The Slater Cotton Company apparently fared poorly in the first decade of the 20th century. By October 1908, it had fallen so deeply in debt that it was reorganized as a new corporation, the Slater Manufacturing Company. At this time, its functions were broadened to include manufacturing of silk cloth. This move failed to halt the company’s downward slide, which led to the liquidation of its manufacturing activities in 1915. In February 1915, its silk department was sold to the Hamlet Textile Company’s Pawtucket department (another Sayles holding), and in October 1915, its cotton yard department was sold to form the Slater Yarn Company (also called Sayles). For the next few years, the Slater Manufacturing Company existed solely as a real estate holding company, renting space in its Pawtucket plant to the Hamlet Textile Company.
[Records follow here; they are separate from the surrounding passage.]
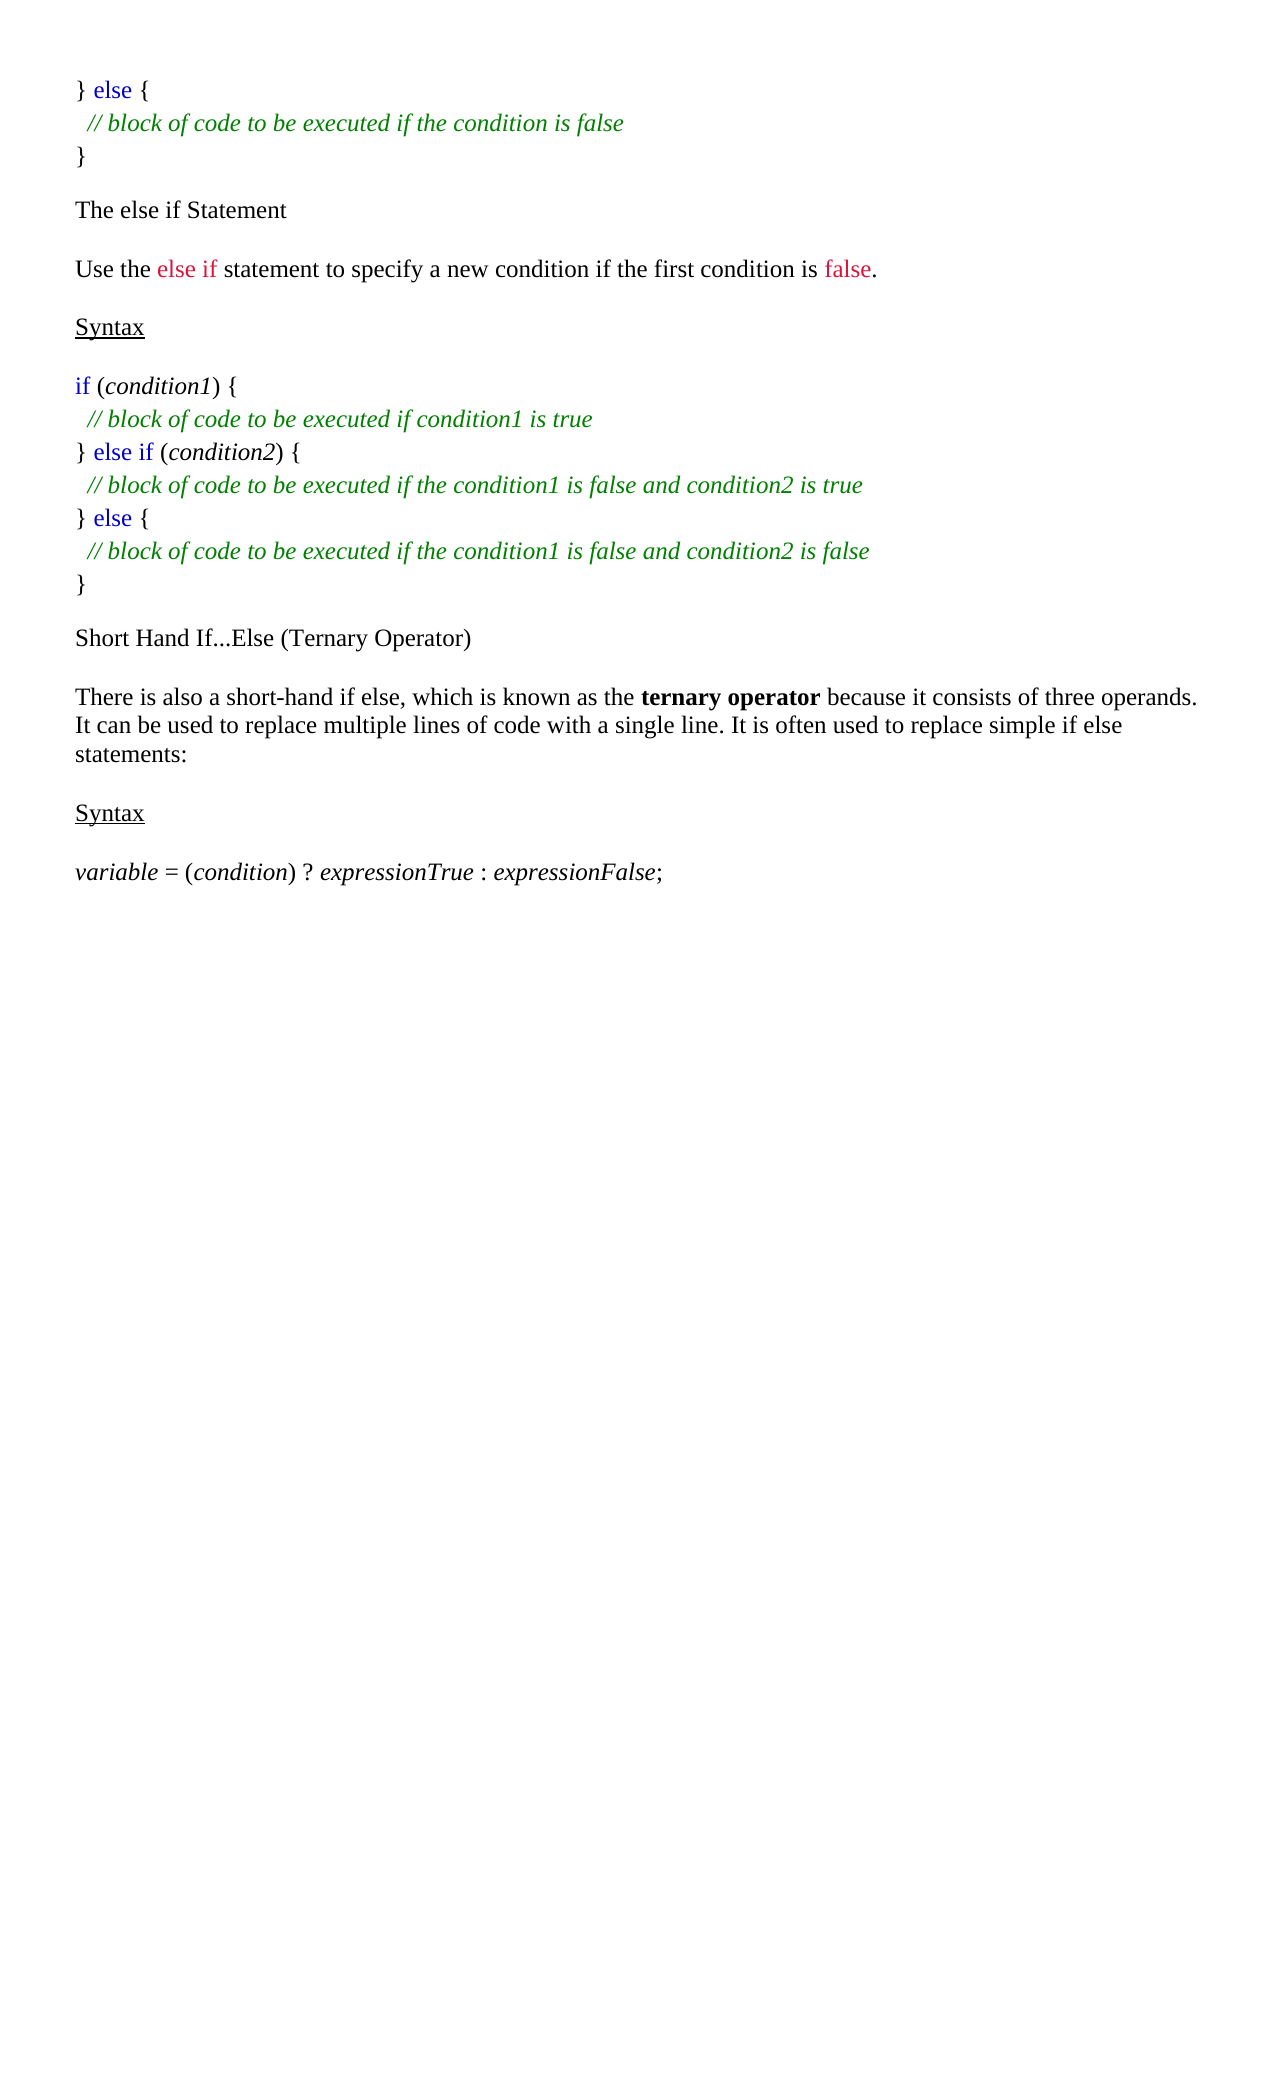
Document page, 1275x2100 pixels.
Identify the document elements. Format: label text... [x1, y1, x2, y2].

text There is also a short-hand if else, which is known as the ternary operator because it consists of three operands. It can be used to replace multiple lines of code with a single line. It is often used to replace simple if else statements: [75, 682, 1200, 768]
text Syntax [75, 312, 1200, 341]
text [75, 75, 1200, 170]
text Use the else if statement to specify a new condition if the first condition is false. [75, 254, 1200, 282]
subtitle The else if Statement [75, 195, 1200, 224]
text if (condition1) { // block of code to be executed if condition1 is true } else if (condition2) { // block of code to be executed if the condition1 is false and condition2 is true } else { // block of code to be executed if the condition1 is false and condition2 is false } [75, 371, 1200, 598]
text variable = (condition) ? expressionTrue : expressionFalse; [75, 857, 1200, 886]
subtitle Short Hand If...Else (Ternary Operator) [75, 623, 1200, 652]
text Syntax [75, 798, 1200, 827]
December 1918 saw the final closing of the Slater Manufacturing Company’s books.

Rick Goyette June 1 2008 Almost EVERY member of my family worked in this building when it housed ER Hutchinson Co., a company that made jewelry displays for as long as I can remember. My father was one of the founding employees when Earl Hutchinson opened the company in the 1960’s (could it have been opened earlier?) He, along with Earl, Mario and Dick DiFusco and many others could fill volumes with stories of this building. They spend the better parts of their lives working their, and forming friendships that survive to this day.